→ **What to do**:
• A. In the forum post about game distribution costs, why does the poster say a digital sales model appeals to publishers? Answer in one to three sentences.
• B. Extend the forum post about game distribution costs with a few more sentences that pick up after its final line.

*** Study text

Postby DreamcastRIP on Wed Jun 20, 2012 1:29 pm

The Beans wrote:
DreamcastRIP wrote:I hardly think the rise in fuel costs would impact much on the cost per unit to manufacture a video game relative to the huge per unit cost savings of no longer using game cartridges.

Cartridges "not even remotely viable", huh? Better go tell that to Nintendo then after the DS sold over 150 million units and its cartridge-based games made them mountains of cash. They've persisted with cartridges for 3DS too (not flash memory-based carts like PS Vita, but proper carts) so claiming "cartridges are not even remotely viable" is rather wide of the mark. Unless you were referring to home consoles only that is, then you'd of course be correct.


I'm talking about the home consoles. That's where the major changes in DLC and distribution are taking place and where the big development costs are.
The thing about fuel is it does have a huge effect on distribution. Games don't magically arrive on shop shelves, they have to be transported. It all costs money and the costs are rising. It's not just fuel it's also wages, taxes, delivery fleet maintenance - all the hard costs that a business incurs. This is normally stuff totally outside the control of the games industry and why a digital sales model is very attractive to the publishers right now.

******
*** Dataset records

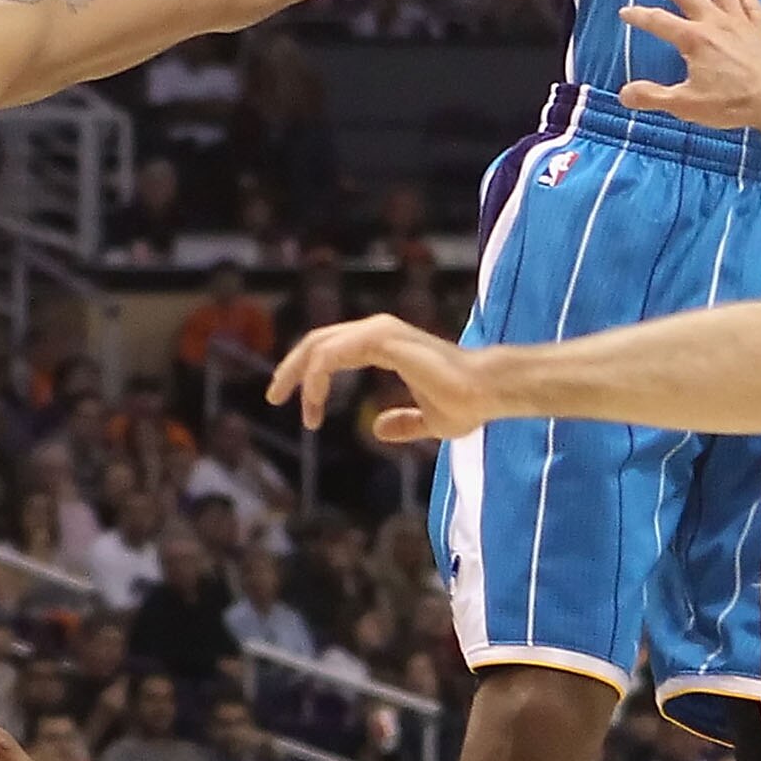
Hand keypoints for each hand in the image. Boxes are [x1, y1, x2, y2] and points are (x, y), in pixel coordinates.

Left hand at [269, 317, 497, 442]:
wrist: (487, 393)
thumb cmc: (464, 403)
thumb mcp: (428, 421)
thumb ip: (403, 423)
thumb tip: (377, 429)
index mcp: (385, 344)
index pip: (333, 348)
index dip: (309, 373)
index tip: (300, 408)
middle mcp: (379, 331)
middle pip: (319, 340)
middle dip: (291, 367)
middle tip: (273, 396)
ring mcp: (382, 332)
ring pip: (321, 343)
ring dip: (297, 371)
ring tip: (281, 398)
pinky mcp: (385, 341)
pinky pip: (335, 353)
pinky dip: (316, 374)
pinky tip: (310, 399)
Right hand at [617, 0, 760, 132]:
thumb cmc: (731, 103)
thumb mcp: (686, 105)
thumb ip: (653, 97)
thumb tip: (624, 94)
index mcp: (694, 39)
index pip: (659, 21)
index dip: (639, 15)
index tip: (626, 12)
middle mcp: (716, 23)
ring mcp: (740, 23)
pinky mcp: (759, 29)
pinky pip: (750, 3)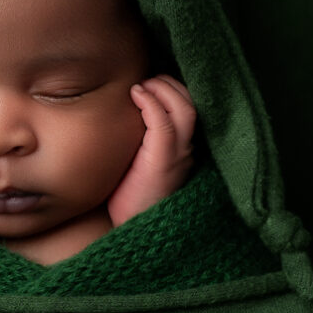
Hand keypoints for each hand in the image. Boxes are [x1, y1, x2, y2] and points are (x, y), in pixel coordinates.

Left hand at [107, 74, 196, 226]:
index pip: (190, 108)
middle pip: (192, 102)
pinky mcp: (163, 161)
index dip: (175, 89)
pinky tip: (136, 95)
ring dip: (163, 89)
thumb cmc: (131, 198)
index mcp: (183, 150)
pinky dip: (152, 103)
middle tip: (147, 81)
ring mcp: (177, 155)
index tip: (153, 83)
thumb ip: (138, 139)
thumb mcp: (137, 162)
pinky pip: (164, 122)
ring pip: (185, 108)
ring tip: (143, 86)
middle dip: (170, 84)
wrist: (134, 231)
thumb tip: (119, 115)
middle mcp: (187, 150)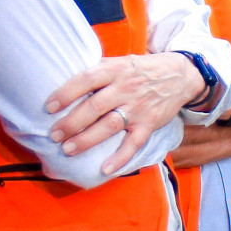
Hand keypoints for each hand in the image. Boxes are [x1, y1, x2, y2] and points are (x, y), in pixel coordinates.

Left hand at [44, 53, 205, 171]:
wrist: (180, 75)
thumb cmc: (141, 69)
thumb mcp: (121, 61)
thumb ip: (99, 71)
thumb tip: (66, 81)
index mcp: (115, 70)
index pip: (87, 80)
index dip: (67, 93)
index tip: (49, 106)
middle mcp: (126, 88)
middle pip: (95, 106)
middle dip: (72, 122)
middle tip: (54, 135)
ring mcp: (139, 108)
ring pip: (110, 126)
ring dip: (87, 139)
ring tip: (68, 150)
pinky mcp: (150, 123)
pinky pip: (134, 143)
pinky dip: (120, 157)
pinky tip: (105, 168)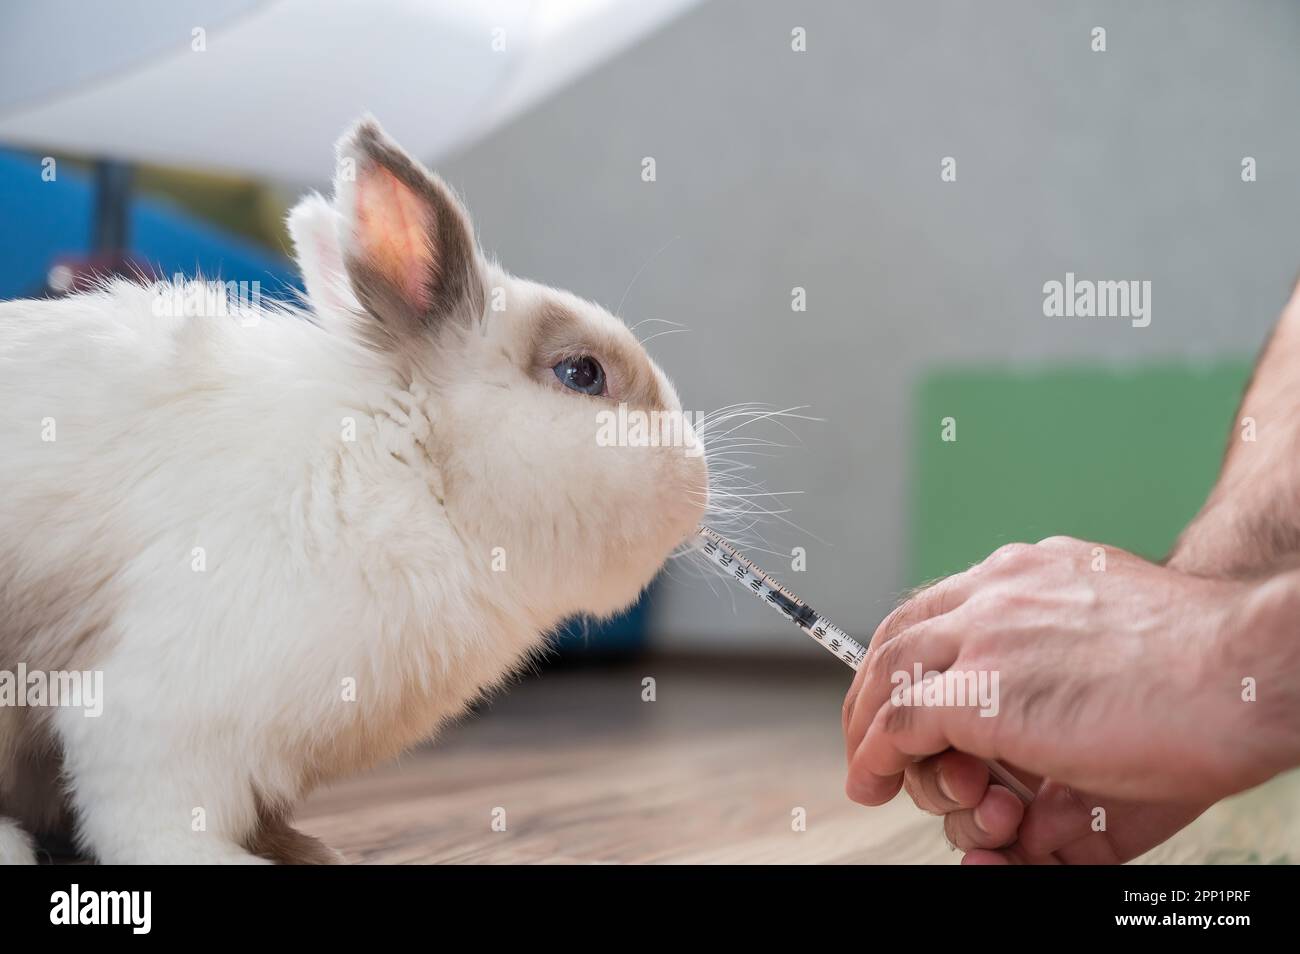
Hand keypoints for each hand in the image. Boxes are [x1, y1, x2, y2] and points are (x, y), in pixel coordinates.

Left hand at [842, 537, 1299, 861]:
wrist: (1244, 669)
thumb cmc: (1205, 673)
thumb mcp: (1112, 661)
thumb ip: (1057, 688)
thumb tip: (1032, 757)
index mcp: (1034, 573)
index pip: (943, 605)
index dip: (911, 653)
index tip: (902, 690)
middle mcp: (1000, 590)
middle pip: (901, 634)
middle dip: (874, 688)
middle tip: (871, 735)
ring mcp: (986, 635)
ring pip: (891, 677)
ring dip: (874, 729)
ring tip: (875, 770)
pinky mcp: (980, 691)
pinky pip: (899, 724)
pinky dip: (877, 756)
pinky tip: (873, 781)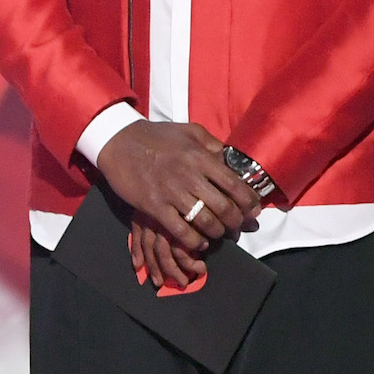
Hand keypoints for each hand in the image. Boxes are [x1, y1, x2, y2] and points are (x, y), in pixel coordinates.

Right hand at [94, 121, 261, 286]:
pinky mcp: (154, 207)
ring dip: (218, 232)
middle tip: (238, 227)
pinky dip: (195, 241)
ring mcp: (171, 192)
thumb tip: (231, 158)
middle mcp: (189, 176)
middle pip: (224, 207)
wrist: (119, 142)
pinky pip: (181, 231)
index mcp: (200, 156)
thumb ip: (212, 144)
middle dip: (236, 222)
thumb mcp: (189, 131)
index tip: (254, 210)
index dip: (249, 201)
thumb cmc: (156, 136)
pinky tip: (200, 242)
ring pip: (205, 221)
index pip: (234, 184)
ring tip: (220, 234)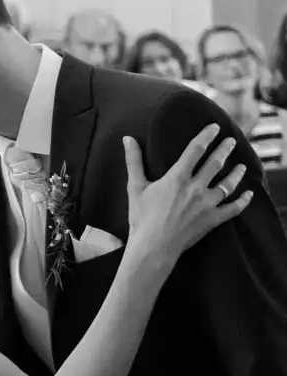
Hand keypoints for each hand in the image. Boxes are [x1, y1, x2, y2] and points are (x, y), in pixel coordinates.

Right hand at [124, 122, 251, 266]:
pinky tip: (248, 195)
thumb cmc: (142, 218)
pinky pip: (233, 209)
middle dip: (225, 149)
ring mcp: (206, 204)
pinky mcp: (212, 220)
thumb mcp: (134, 187)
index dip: (206, 136)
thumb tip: (128, 139)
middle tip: (231, 141)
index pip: (196, 150)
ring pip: (227, 184)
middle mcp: (195, 188)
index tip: (215, 128)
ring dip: (236, 173)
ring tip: (242, 166)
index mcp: (177, 178)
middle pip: (215, 163)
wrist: (153, 247)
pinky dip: (242, 202)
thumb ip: (134, 161)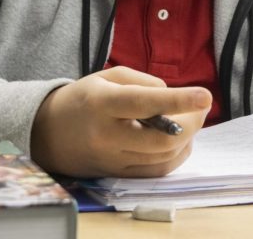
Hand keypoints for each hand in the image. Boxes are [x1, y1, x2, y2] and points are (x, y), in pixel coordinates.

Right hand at [30, 66, 211, 177]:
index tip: (205, 96)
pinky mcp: (117, 174)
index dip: (179, 100)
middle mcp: (107, 135)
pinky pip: (155, 171)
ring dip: (186, 140)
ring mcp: (112, 159)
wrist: (47, 132)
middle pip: (160, 139)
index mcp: (102, 104)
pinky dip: (175, 156)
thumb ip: (143, 82)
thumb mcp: (107, 77)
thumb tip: (172, 97)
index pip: (145, 103)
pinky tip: (180, 141)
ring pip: (162, 158)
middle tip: (201, 107)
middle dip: (191, 123)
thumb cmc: (82, 98)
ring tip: (190, 121)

******

→ **List of answers**:
• A. Games have to be physically transported to shop shelves, and the costs of doing so are rising: fuel, wages, taxes and delivery fleet maintenance. These costs are mostly outside the games industry's control, which makes digital sales attractive to publishers.

• B.
The change from expensive cartridge to cheap CD occurred about a decade ago. There was definitely money saved at that time and it was passed to the customer. But we're ten years further on and other costs have risen. Even the arrival of the mainstream, and therefore the ability to sell at a lower profit margin because there's a lot more customers, isn't enough to guarantee a profit. The money saved by abandoning cartridges probably isn't enough to offset all other cost rises nowadays. It was never going to do such a thing forever anyway. Not by a long way.
When you look at it the next big change is the digital distribution thing and the dropping of physical copies altogether. Assuming the industry wants to keep prices static. In theory we should see the savings passed on to us if the past is anything to go by. I don't have much faith on that one tbh.

While I still think your point about fuel and logistics is largely insignificant in terms of what I originally stated, i.e. manufacturing when viewed on a cost per unit basis, the rest of your post is well stated.

Here's a chart I just found via a quick Google search.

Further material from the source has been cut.